[Extracted data entries]
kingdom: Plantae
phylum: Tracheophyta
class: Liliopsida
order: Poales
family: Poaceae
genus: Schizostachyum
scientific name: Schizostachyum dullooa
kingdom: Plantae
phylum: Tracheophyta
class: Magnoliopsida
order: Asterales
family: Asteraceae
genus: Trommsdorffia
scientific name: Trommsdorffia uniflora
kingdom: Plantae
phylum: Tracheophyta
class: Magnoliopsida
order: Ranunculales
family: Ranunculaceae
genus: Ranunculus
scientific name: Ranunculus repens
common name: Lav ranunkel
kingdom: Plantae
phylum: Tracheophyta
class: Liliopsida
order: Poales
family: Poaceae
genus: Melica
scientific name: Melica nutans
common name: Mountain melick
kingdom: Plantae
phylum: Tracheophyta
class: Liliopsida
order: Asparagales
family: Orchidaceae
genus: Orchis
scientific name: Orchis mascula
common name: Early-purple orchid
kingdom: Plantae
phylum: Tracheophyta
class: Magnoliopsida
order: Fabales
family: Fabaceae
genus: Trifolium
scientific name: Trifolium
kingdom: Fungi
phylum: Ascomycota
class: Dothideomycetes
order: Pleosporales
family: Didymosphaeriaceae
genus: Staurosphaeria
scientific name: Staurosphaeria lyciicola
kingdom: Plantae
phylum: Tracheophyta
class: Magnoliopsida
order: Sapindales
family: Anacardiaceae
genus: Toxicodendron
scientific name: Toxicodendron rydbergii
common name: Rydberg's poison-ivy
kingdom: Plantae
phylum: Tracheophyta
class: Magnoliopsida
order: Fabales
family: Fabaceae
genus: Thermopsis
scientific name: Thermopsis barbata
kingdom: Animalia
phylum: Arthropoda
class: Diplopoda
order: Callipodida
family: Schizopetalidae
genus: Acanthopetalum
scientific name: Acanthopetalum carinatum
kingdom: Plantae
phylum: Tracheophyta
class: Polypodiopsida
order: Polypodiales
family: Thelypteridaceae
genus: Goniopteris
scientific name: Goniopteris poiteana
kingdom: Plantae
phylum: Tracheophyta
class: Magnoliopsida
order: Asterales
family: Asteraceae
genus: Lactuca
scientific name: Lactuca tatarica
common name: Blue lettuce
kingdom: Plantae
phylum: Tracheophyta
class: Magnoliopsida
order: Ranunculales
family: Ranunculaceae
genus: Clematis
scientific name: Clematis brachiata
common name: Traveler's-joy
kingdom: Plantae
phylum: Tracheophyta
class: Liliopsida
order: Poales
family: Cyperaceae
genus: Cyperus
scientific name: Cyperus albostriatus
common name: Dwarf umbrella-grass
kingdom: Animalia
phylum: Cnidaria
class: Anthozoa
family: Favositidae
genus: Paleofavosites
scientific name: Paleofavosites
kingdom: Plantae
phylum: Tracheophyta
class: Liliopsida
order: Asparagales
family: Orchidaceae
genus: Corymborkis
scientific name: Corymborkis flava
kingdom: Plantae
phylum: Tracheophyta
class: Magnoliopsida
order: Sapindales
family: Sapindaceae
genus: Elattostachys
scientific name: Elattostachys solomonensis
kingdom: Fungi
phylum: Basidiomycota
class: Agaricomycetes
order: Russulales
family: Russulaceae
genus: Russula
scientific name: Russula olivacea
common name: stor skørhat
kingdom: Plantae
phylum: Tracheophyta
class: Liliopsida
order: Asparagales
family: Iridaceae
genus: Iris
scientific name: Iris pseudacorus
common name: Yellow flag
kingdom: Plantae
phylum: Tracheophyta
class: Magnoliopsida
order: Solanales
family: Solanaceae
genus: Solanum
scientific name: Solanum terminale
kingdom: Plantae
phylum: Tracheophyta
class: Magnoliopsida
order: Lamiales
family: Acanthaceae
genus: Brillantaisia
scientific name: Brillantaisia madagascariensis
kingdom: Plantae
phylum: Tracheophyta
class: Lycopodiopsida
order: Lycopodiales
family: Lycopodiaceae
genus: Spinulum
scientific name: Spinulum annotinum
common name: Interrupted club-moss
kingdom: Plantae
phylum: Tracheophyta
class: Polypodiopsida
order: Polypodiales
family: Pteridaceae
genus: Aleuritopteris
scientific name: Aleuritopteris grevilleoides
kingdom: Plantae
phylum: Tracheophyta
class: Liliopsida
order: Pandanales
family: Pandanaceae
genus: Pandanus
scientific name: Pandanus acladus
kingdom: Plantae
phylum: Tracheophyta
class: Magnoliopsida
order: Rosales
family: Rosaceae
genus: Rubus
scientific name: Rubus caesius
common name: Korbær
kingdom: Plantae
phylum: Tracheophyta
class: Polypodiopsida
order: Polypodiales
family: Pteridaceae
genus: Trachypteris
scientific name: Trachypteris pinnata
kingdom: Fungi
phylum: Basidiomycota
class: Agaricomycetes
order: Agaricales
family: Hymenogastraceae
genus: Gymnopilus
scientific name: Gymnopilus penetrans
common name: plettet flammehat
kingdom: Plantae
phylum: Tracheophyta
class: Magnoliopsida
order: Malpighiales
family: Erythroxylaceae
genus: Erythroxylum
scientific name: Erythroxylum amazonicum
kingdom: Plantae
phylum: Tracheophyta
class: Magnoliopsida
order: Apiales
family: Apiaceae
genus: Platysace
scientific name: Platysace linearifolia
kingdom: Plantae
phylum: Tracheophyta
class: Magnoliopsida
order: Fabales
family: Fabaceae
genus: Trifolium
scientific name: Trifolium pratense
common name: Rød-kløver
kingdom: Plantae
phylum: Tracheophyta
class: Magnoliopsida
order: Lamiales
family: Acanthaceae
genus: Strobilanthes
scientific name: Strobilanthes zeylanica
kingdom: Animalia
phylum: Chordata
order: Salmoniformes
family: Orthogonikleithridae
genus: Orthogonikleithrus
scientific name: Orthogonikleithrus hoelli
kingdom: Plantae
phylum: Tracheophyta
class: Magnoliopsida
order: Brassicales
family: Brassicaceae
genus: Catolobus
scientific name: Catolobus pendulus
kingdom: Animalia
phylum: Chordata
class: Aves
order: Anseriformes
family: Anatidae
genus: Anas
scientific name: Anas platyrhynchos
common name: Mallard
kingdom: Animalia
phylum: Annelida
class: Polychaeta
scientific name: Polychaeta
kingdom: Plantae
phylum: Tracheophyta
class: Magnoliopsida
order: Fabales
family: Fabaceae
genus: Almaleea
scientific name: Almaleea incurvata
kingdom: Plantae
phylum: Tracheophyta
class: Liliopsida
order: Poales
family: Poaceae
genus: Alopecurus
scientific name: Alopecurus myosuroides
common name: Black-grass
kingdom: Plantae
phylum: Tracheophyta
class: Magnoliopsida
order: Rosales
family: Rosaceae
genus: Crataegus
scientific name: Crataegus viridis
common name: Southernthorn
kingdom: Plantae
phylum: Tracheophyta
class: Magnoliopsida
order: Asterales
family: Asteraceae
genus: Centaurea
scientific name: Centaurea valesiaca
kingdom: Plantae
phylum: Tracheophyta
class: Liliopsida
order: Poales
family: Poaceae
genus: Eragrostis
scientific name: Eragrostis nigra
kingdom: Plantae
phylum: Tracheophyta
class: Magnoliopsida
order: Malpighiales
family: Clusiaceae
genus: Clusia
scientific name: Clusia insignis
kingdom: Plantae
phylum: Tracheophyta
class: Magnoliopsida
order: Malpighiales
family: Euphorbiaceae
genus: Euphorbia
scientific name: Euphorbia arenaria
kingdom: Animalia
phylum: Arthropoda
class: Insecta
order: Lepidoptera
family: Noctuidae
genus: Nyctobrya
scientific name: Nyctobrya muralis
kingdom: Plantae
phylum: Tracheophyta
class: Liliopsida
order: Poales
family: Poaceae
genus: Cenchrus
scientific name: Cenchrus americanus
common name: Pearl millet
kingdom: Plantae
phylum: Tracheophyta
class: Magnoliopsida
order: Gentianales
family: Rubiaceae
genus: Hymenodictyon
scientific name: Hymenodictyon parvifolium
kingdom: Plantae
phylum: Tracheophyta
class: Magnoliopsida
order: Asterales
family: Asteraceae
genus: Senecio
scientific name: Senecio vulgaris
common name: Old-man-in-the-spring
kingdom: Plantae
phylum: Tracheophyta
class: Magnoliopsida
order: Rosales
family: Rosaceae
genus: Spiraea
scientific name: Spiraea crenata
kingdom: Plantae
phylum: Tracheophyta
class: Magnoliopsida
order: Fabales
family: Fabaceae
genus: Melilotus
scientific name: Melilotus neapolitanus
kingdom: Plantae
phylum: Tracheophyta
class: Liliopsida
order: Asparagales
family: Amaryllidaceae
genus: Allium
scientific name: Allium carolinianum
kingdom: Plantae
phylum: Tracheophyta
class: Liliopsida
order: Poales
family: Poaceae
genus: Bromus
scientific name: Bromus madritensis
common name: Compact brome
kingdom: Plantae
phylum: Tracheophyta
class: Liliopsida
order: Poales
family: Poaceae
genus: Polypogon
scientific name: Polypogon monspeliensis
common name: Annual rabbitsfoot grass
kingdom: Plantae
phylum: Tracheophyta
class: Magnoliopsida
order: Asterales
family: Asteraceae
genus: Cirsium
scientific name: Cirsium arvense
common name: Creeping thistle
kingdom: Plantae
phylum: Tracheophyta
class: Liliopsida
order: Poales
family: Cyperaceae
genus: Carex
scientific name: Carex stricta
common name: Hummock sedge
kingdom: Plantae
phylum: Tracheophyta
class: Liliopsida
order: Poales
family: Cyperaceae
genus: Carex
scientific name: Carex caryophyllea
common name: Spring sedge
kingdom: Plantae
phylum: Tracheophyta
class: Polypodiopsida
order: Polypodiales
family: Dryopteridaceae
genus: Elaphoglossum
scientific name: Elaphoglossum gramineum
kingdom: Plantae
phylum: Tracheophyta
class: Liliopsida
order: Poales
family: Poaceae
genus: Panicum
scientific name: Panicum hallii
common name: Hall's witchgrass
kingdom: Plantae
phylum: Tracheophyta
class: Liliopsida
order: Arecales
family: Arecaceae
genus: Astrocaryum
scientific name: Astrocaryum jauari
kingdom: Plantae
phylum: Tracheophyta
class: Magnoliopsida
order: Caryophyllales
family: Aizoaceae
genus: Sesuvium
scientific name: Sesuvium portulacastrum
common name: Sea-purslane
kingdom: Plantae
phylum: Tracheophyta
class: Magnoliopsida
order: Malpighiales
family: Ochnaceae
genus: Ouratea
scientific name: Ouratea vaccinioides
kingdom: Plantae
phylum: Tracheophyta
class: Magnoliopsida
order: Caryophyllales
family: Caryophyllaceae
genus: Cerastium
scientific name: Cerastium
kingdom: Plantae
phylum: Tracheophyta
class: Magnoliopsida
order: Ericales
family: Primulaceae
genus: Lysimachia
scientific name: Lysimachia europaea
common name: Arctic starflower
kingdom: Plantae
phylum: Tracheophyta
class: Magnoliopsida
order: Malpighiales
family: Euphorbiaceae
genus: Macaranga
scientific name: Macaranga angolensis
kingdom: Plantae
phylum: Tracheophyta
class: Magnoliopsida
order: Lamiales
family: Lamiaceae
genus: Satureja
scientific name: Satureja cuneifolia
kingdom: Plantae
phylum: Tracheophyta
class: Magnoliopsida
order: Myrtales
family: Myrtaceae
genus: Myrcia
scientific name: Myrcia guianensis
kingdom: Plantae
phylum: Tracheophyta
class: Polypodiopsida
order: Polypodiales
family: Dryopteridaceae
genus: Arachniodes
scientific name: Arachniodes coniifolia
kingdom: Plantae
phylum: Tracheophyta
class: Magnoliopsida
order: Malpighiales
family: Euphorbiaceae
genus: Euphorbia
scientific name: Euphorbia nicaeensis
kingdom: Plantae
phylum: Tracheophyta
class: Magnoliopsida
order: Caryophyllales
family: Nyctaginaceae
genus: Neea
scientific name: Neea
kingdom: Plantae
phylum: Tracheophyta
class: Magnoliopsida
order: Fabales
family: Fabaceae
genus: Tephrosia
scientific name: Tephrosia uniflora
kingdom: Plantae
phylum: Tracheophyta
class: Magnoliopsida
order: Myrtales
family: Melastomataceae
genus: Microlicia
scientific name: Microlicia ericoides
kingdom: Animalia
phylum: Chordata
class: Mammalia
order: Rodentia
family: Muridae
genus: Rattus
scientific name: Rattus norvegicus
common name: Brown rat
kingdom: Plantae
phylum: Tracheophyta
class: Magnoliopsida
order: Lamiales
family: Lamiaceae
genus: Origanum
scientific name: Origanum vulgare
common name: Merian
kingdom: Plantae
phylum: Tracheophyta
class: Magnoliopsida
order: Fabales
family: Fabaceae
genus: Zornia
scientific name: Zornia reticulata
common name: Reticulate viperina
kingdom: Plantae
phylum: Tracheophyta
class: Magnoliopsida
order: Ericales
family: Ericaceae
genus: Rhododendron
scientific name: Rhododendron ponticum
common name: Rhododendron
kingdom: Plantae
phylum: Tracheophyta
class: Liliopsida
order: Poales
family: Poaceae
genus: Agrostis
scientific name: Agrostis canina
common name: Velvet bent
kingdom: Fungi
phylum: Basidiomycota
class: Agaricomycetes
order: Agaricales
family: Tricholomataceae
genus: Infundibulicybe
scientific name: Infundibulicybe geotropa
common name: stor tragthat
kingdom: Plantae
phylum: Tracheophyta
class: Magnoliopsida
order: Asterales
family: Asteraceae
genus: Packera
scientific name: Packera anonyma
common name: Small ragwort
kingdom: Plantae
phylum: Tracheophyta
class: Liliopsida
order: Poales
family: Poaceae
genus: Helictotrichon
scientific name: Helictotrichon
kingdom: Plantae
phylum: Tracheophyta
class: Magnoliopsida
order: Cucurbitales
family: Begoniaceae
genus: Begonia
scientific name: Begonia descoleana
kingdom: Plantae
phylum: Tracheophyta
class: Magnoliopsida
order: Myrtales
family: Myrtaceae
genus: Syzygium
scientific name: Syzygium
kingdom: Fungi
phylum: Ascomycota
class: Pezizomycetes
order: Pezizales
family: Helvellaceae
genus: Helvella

[What the exercise asks]
Reproduce only the lines that begin at the one containing "class: Dothideomycetes" and stop after the one containing "family: Thelypteridaceae", swapping "scientific name" for "taxon name" and leaving everything else unchanged.

[Answer to the problem]
class: Dothideomycetes
order: Pleosporales
family: Didymosphaeriaceae
genus: Staurosphaeria
taxon name: Staurosphaeria lyciicola
kingdom: Plantae
phylum: Tracheophyta
class: Magnoliopsida
order: Sapindales
family: Anacardiaceae
genus: Toxicodendron
taxon name: Toxicodendron rydbergii
common name: Rydberg's poison-ivy
kingdom: Plantae
phylum: Tracheophyta
class: Magnoliopsida
order: Fabales
family: Fabaceae
genus: Thermopsis
taxon name: Thermopsis barbata
kingdom: Animalia
phylum: Arthropoda
class: Diplopoda
order: Callipodida
family: Schizopetalidae
genus: Acanthopetalum
taxon name: Acanthopetalum carinatum
kingdom: Plantae
phylum: Tracheophyta
class: Polypodiopsida
order: Polypodiales
family: Thelypteridaceae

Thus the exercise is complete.